View ChuckV's profile

ChuckV

2418 posts in 2179 days


#11 posted 02-24-2013 05:20 PM

Jim,

I remember seeing your “Mammoth” listed. That looks great.

Our trebuchet graduated from throwing tennis balls to baseballs. My youngest son was 8 last summer and loved catching fly balls that went much higher and were more accurate than I could have ever hit to him.

-- “That it will never come again / Is what makes life so sweet. ” ― Emily Dickinson

View TopamaxSurvivor's profile

TopamaxSurvivor

14742 posts in 2327 days


#12 posted 02-25-2013 07:12 AM

‘stanchion’ is correct. They work for goats and cows. No horses. Love to see some one trying to use one on hogs ;-))

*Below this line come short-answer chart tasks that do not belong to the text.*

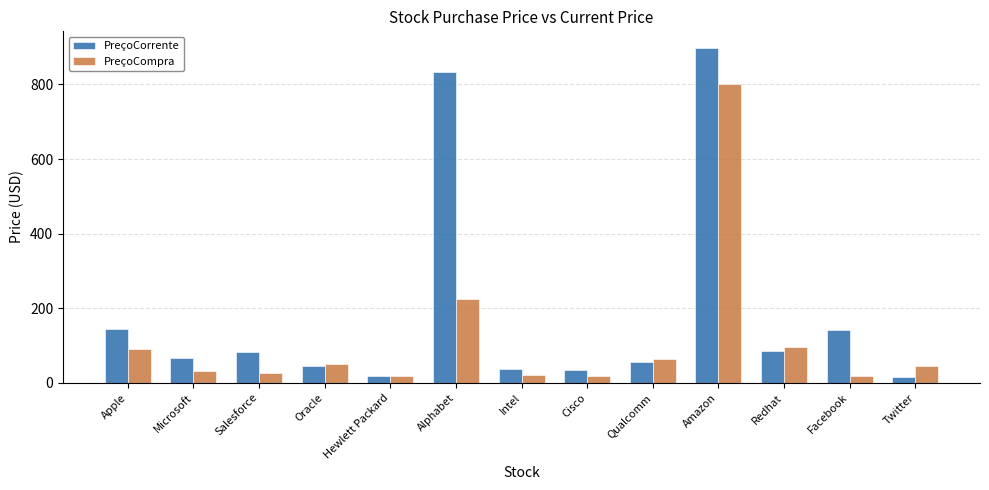

What is the spread (max minus min) of values at Hewlett Packard?

0.3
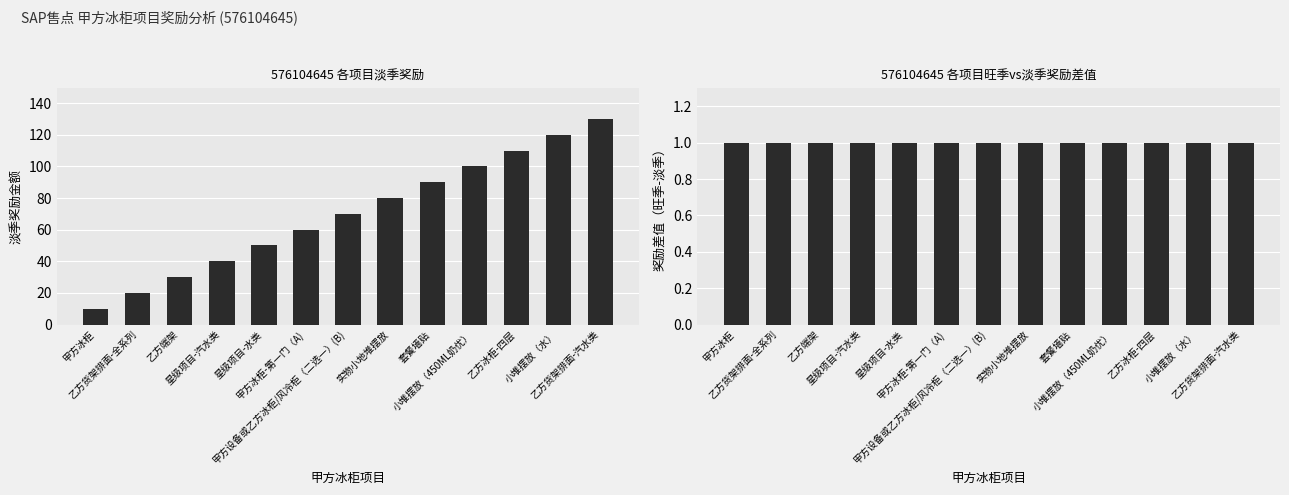

Reading left to right, what are all the values shown in this chart?

淡季奖励: 甲方冰柜=10	乙方货架排面-全系列=20	乙方端架=30	星级项目-汽水类=40	星级项目-水类=50	甲方冰柜-第一门（A)=60	甲方设备或乙方冰柜/风冷柜（二选一）(B)=70	实物小地堆摆放=80	套餐墙贴=90	小堆摆放（450ML奶优）=100	乙方冰柜-四层=110	小堆摆放（水）=120	乙方货架排面-汽水类=130
旺季-淡季奖励差值: 甲方冰柜=1	乙方货架排面-全系列=1	乙方端架=1	星级项目-汽水类=1	星级项目-水类=1	甲方冰柜-第一门（A)=1	甲方设备或乙方冰柜/风冷柜（二选一）(B)=1	实物小地堆摆放=1	套餐墙贴=1	小堆摆放（450ML奶优）=1	乙方冰柜-四层=1	小堆摆放（水）=1	乙方货架排面-汽水类=1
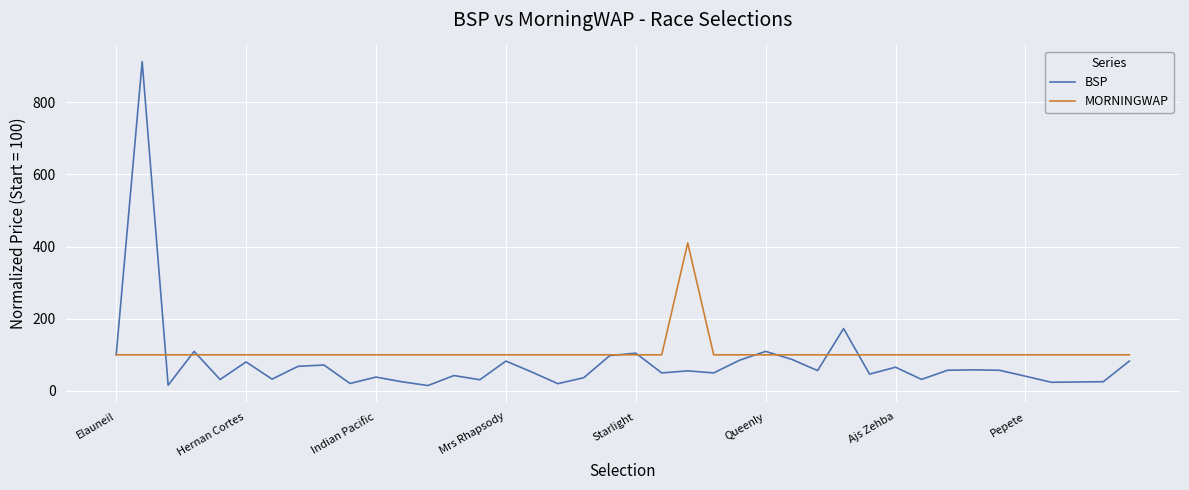

Rank the series by their maximum value, from highest to lowest.

BSP, MORNINGWAP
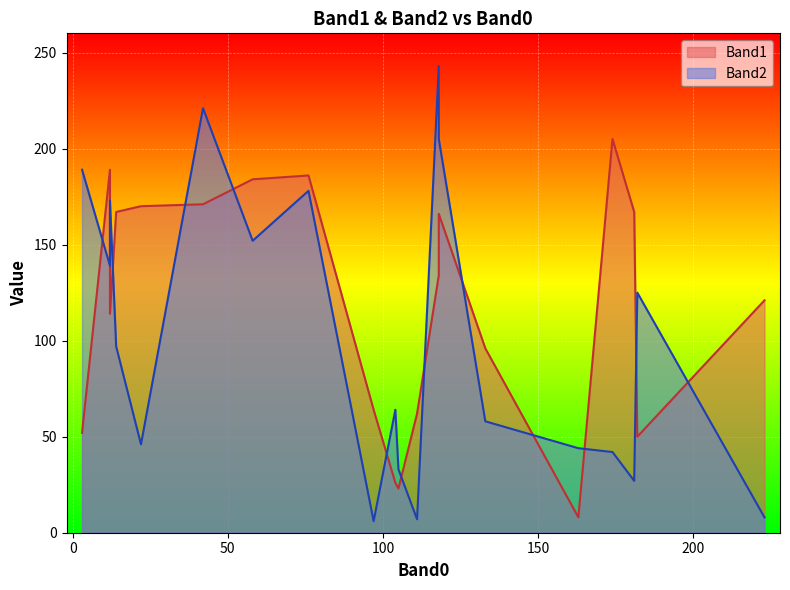

Between 12 and 97, which series saw the biggest shift?

Band2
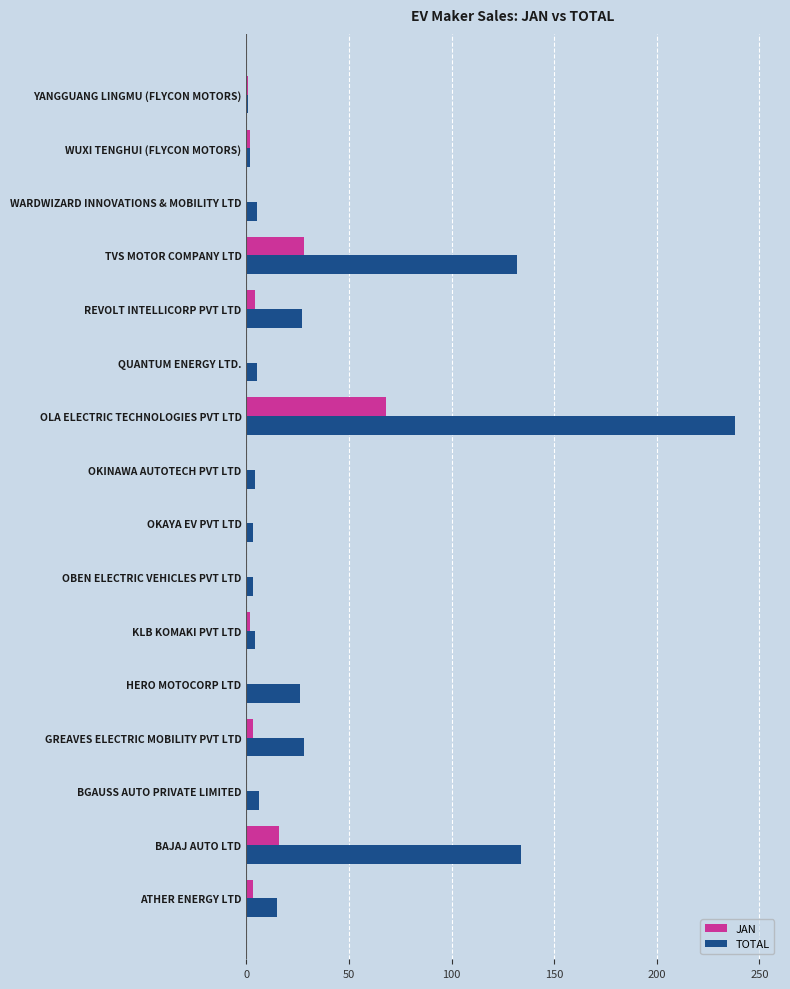

The TOTAL series shows 6 at BGAUSS AUTO PRIVATE LIMITED. True or false?

True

-- "some old things are lovely, warm still with life ... of the forgotten men who made them." - D.H. Lawrence

View Fishinbo's profile

Fishinbo

11236 posts in 827 days


#13 posted 02-26-2013 03:35 PM

Looks great and very sturdy. Will do the job well and will last long. Great job!

View Underdog's profile

Underdog

534 posts in 687 days


#14 posted 03-01-2013 06:44 PM

This brings back memories. I was trying to remember how ours was latched. Still can’t remember even after seeing the pix. But it was built and used the same way. Feed in, milk out.